Remote working must be a regular option. For solo operations, or for given employees of a larger business, this also means having a suitable home office environment. Bad home offices — often stemming from the wrong homes — can really damage productivity, so having the right property is essential.
A straightforward brand identity
There are so many startups on the market fighting over the same audiences that it’s hard for them to stand out — and in the internet age, product margins have been optimised so heavily (through efficient production, warehousing and marketing) that offering the lowest prices isn’t often a viable way of getting ahead.
This is why every startup needs a clear brand identity: something consistently positive that potential customers can notice and remember. You also need to consider that the proliferation of online businesses makes it trivial for shoppers to compare and contrast them, allowing them to carefully select the companies they want to support. The companies that deserve their trade.
A good startup in 2020 must show personality, have a clear set of values, and generally deserve customers more than its rivals. Sustainability is one thing that’s very important: if a startup can focus heavily on working in a sustainable way, many people will be more eager to support it.
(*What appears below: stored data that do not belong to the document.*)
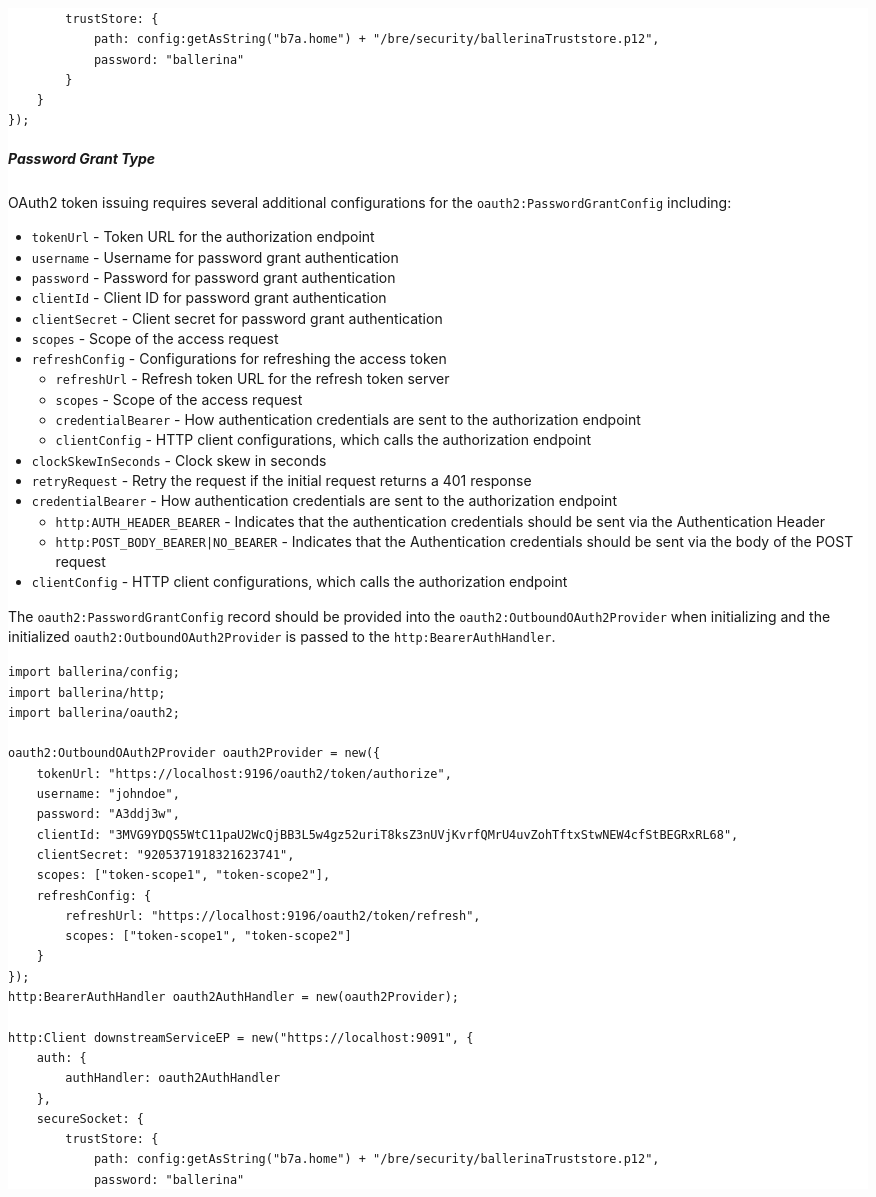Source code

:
 ```ballerina
        trustStore: {
            path: config:getAsString("b7a.home") + "/bre/security/ballerinaTruststore.p12",
            password: "ballerina"
        }
    }
});
```

##### Password Grant Type

OAuth2 token issuing requires several additional configurations for the `oauth2:PasswordGrantConfig` including:

* `tokenUrl` - Token URL for the authorization endpoint
* `username` - Username for password grant authentication
* `password` - Password for password grant authentication
* `clientId` - Client ID for password grant authentication
* `clientSecret` - Client secret for password grant authentication
* `scopes` - Scope of the access request
* `refreshConfig` - Configurations for refreshing the access token
  * `refreshUrl` - Refresh token URL for the refresh token server
  * `scopes` - Scope of the access request
  * `credentialBearer` - How authentication credentials are sent to the authorization endpoint
  * `clientConfig` - HTTP client configurations, which calls the authorization endpoint
* `clockSkewInSeconds` - Clock skew in seconds
* `retryRequest` - Retry the request if the initial request returns a 401 response
* `credentialBearer` - How authentication credentials are sent to the authorization endpoint
  * `http:AUTH_HEADER_BEARER` - Indicates that the authentication credentials should be sent via the Authentication Header
  * `http:POST_BODY_BEARER|NO_BEARER` - Indicates that the Authentication credentials should be sent via the body of the POST request
* `clientConfig` - HTTP client configurations, which calls the authorization endpoint

The `oauth2:PasswordGrantConfig` record should be provided into the `oauth2:OutboundOAuth2Provider` when initializing and the initialized `oauth2:OutboundOAuth2Provider` is passed to the `http:BearerAuthHandler`.

```ballerina
import ballerina/config;
import ballerina/http;
import ballerina/oauth2;

oauth2:OutboundOAuth2Provider oauth2Provider = new({
    tokenUrl: "https://localhost:9196/oauth2/token/authorize",
    username: "johndoe",
    password: "A3ddj3w",
    clientId: "3MVG9YDQS5WtC11paU2WcQjBB3L5w4gz52uriT8ksZ3nUVjKvrfQMrU4uvZohTftxStwNEW4cfStBEGRxRL68",
    clientSecret: "9205371918321623741",
    scopes: ["token-scope1", "token-scope2"],
    refreshConfig: {
        refreshUrl: "https://localhost:9196/oauth2/token/refresh",
        scopes: ["token-scope1", "token-scope2"]
    }
});
http:BearerAuthHandler oauth2AuthHandler = new(oauth2Provider);

http:Client downstreamServiceEP = new("https://localhost:9091", {
    auth: {
        authHandler: oauth2AuthHandler
    },
    secureSocket: {
        trustStore: {
            path: config:getAsString("b7a.home") + "/bre/security/ballerinaTruststore.p12",
            password: "ballerina"
```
Substantial investment in SEO
Now that almost every business is operating remotely, it’s more important than ever that a business can be found in organic search. Google’s place at the heart of the business world has reached a new peak of size and stability: when you want to find a new product or service, don’t you turn to Google as the first step (or one of the first steps, at least)?
Unable to turn to grand ribbon-cutting ceremonies at office complexes with a lot of foot-traffic, startups that don’t invest in being found through search won’t be found — and if they don’t appear prominently in Google, they might as well not exist for most people. Even good PPC work won’t save them.
SEO work takes time to pay off, so it needs to be a priority out of the gate. Polishing their websites, engaging in content marketing, hitting the right keywords, building links… it all adds up over the months and years. Combine it with the other elements we’ve looked at here (along with a solid central business idea, obviously) and you have a recipe for success.
The name of the game when it comes to startups is innovation. These may feel like contrived or obvious steps to more in-the-know entrepreneurs, but they are key to startup success for the remainder of 2020. Consider how remote working, a different take on branding and basic SEO can have an immediate impact on your business.